El Monarca is an example of a self-managed new settlement, that is home to 2,500 people living on 272 lots. Forty percent of the residents are unemployed or only have precarious work.

“It’s not easy to get the residents to be committed when they have to think about how they’re going to feed their families. Nevertheless, practically everyone takes part in the projects in the settlement,” El Viejo, who is now the president of the neighbourhood commission, told IPS.

Building a neighbourhood out of nothing is an enormous ongoing challenge for people who often can’t even afford to put food on their table, says El Viejo, who planted his “Garden of Dignity” next to the stream that marks the edge of the community as well as the Montevideo city limit.

In this South American country of 3.2 million people – 1.45 million of whom live in the capital – the number of new slums or precarious settlements is growing at an average annual rate of 10 percent, according to the Peace and Justice Service’s (SERPAJ) 2004 human rights report.

The phenomenon is leading to a growing shift of the population from central areas of the city to the periphery.

Between 1985 and 1996, when the last two national censuses were carried out, 62 of Montevideo’s most central neighbourhoods lost over 10 percent of their population, while the number of inhabitants grew 13 percent on the outskirts of the city, and 35 percent in the metropolitan area (outside of the city limits).

Urban sprawl on the periphery contributes to segregation of the population and to the isolation of broad sectors of society, who lack access to basic services, said the SERPAJ report.

A total of 153,000 Uruguayans live in 412 precarious settlements, 300 of which are in Montevideo, according to the latest figures from the National Institute of Statistics, from 1998.

Few of these settlements are like El Monarca. Most of them grow up chaotically as slums on the edges of the city, consisting of squalid wood, cardboard and tin shacks. Ironically, they are known locally as “cantegriles”, after the exclusive Cantegril Country Club in Punta del Este, a world-class resort.

As in slum neighbourhoods worldwide, Uruguay’s cantegriles are plagued by problems like overcrowding, domestic violence, young people trapped in drug abuse and crime, low educational levels, marginalisation and a total lack of access to basic services.

The country’s recent economic crisis aggravated the shortage of low-income housing, which had been growing since the 1973-1985 military dictatorship.

Uruguay was caught in the grip of a recession from 1999 to 2002, the year the financial system collapsed, unemployment soared to a record high of 20 percent, real wages plunged, and the country’s foreign reserves shrank to almost nothing.

Today, thanks to the steady economic recovery seen since 2003, the unemployment rate has dropped to just over 13 percent.

But SERPAJ estimates that for the poorest 20 percent of the population, the proportion of household income represented by rent has increased 30 percent since 1987. Meanwhile, the number of evictions has skyrocketed, according to court statistics.

Uruguay’s public university estimates that the housing shortage amounts to 80,500 units, and that annual investment of 270 million dollars would be needed over the next 20 years to solve the deficit.

The last census also shows that overcrowding is a problem in nearly 20 percent of the country’s 775,499 households.

In 1999, the government signed an agreement with the Inter-American Development Bank (IDB) to create the Programme for the Integration of Irregular Settlements.
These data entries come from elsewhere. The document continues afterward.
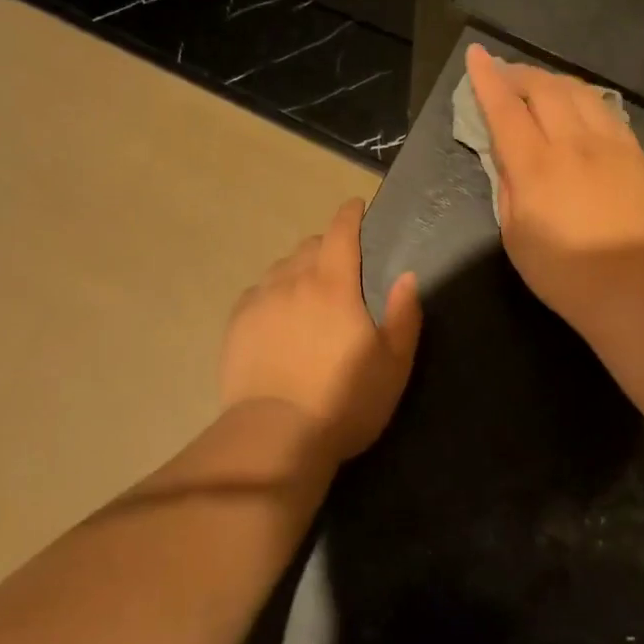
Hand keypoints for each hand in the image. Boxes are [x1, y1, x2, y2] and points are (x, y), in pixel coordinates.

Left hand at [220, 198, 421, 463]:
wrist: (275, 436)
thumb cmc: (343, 401)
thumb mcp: (393, 365)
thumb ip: (405, 315)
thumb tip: (407, 275)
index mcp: (334, 284)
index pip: (341, 231)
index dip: (350, 214)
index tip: (356, 207)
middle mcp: (293, 280)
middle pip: (310, 246)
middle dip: (327, 247)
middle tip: (340, 269)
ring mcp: (260, 300)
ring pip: (281, 268)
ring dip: (298, 270)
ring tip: (307, 294)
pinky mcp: (237, 323)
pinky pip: (258, 292)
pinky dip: (272, 293)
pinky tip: (277, 316)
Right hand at [465, 44, 643, 328]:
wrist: (632, 284)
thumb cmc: (561, 270)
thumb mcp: (514, 234)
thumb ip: (507, 186)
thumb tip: (505, 156)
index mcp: (535, 166)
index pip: (505, 108)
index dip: (487, 79)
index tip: (476, 54)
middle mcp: (572, 143)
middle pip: (543, 88)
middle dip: (518, 73)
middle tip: (503, 73)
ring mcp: (608, 144)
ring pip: (578, 91)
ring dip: (551, 80)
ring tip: (537, 85)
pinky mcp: (634, 152)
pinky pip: (605, 109)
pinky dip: (582, 97)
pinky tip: (576, 103)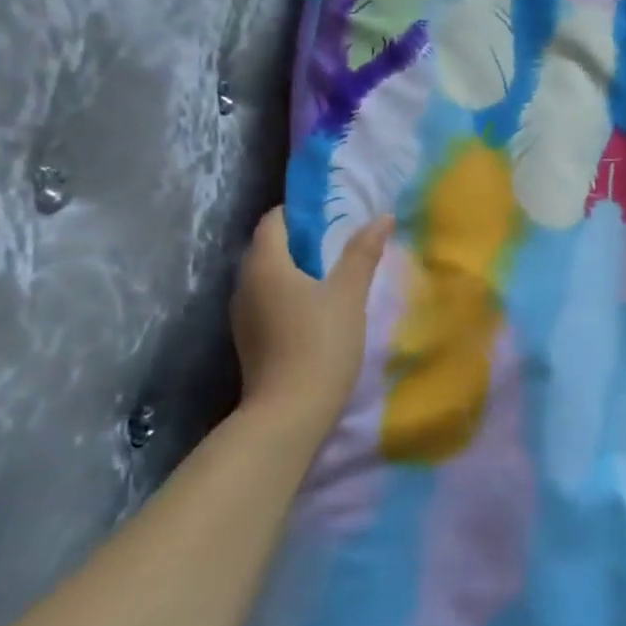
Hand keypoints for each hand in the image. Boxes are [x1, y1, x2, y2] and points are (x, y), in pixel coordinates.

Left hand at [231, 207, 391, 434]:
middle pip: (269, 247)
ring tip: (335, 275)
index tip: (335, 215)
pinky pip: (268, 301)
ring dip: (297, 269)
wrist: (289, 414)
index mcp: (265, 265)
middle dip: (303, 240)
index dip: (302, 212)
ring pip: (268, 276)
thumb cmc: (320, 344)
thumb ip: (363, 253)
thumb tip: (382, 217)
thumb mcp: (349, 295)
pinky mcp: (250, 339)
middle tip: (343, 243)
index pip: (274, 220)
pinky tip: (317, 309)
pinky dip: (290, 294)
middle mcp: (245, 284)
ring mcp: (243, 315)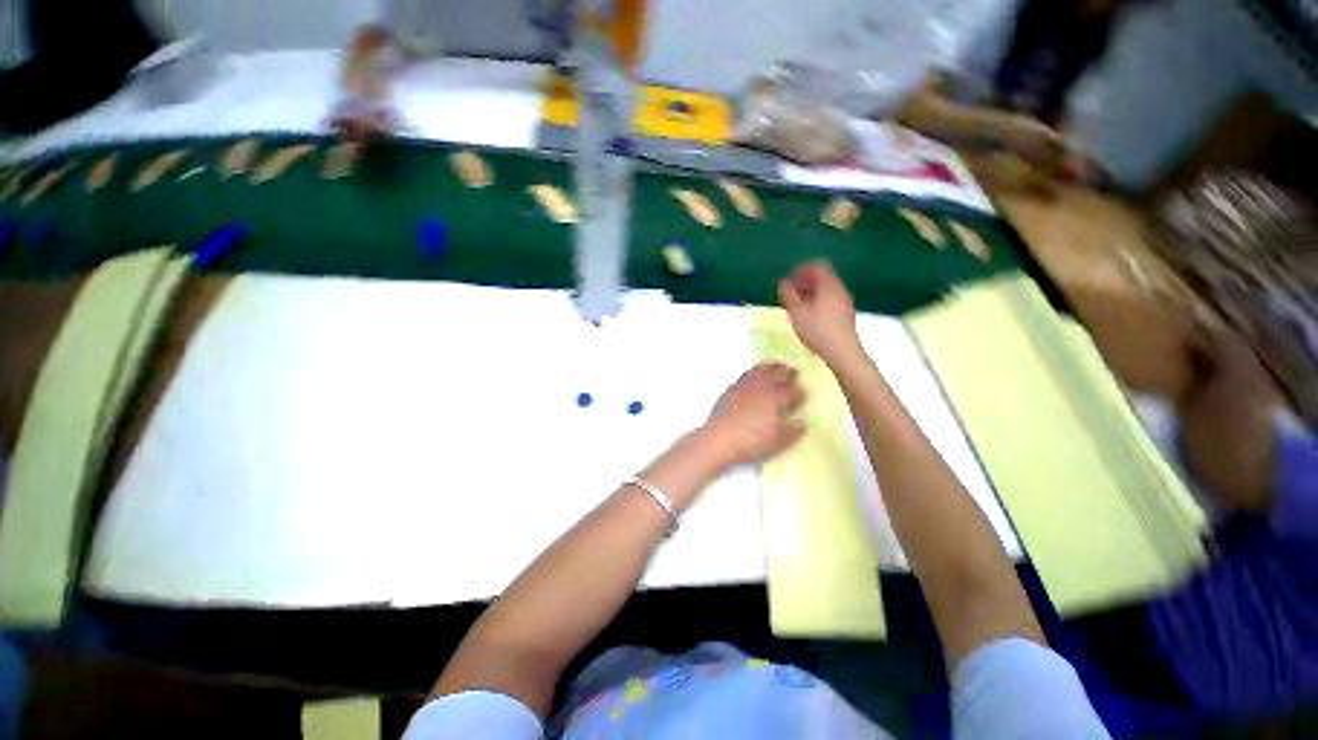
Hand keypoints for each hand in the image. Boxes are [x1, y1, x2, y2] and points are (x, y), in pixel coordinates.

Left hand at [701, 363, 806, 469]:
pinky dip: (757, 370)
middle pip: (781, 374)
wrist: (720, 438)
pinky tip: (756, 375)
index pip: (795, 392)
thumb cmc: (752, 441)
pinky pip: (749, 373)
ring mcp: (747, 384)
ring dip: (773, 367)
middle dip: (790, 373)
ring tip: (778, 367)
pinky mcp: (733, 386)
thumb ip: (793, 431)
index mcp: (778, 398)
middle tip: (795, 373)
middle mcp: (764, 386)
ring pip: (764, 369)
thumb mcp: (778, 442)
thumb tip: (802, 423)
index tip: (802, 397)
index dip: (801, 394)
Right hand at [778, 261, 860, 363]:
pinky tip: (809, 317)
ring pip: (826, 290)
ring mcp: (845, 302)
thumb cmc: (817, 330)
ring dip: (810, 293)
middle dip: (804, 282)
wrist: (843, 352)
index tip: (789, 280)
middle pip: (822, 277)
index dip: (800, 270)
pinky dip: (817, 302)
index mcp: (829, 285)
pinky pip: (830, 300)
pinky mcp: (846, 314)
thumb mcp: (796, 312)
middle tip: (790, 293)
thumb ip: (788, 295)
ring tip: (797, 306)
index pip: (817, 266)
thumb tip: (783, 283)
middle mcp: (840, 289)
The goal is to improve the living standards of those who live in shantytowns, and promote their “physical and social integration” into their urban surroundings.

Another aim is to regularise the situation of slums that are home to a combined total of around 10,000 families, through land titling efforts and the installation of public services.

However, not all precarious settlements are eligible to take part in the programme, because they must have existed prior to 1996 and be located on public, rather than privately-owned, land that is not prone to flooding, in cities of more than 10,000 people.

So far, 70 slum neighbourhoods have been regularised, at a cost of 26 million dollars.

Representatives of Uruguay’s incoming government, which will be led by leftist President-elect Tabaré Vázquez starting on Mar. 1, have promised to relocate people living in slums to low-cost housing in underpopulated areas of the city, where they will have access to water, power, sanitation and public transport.

A total of 924 million people were living in shantytowns and slums worldwide in 2001, a number that could rise to 1.5 billion by 2020, according to United Nations projections.

One of the targets of the Millennium Development Goals (MDGs), which were adopted by world leaders at a special session of the U.N. General Assembly in September 2000, is to “have achieved by 2020 a significant improvement in the lives of at least 100 million slum dwellers.”

The MDGs also include achieving universal primary education, and halving, from 1990 levels, the proportion of people living in poverty, suffering hunger and lacking access to potable water, by 2015.

El Monarca, meanwhile, seems to have found a solution in self-management and solidarity.

At least that is the conclusion reached by El Viejo. Leaning on an improvised cane, he points to a sign at the entrance to his garden, which he believes captures the spirit of the local community: “Men of work and respect”.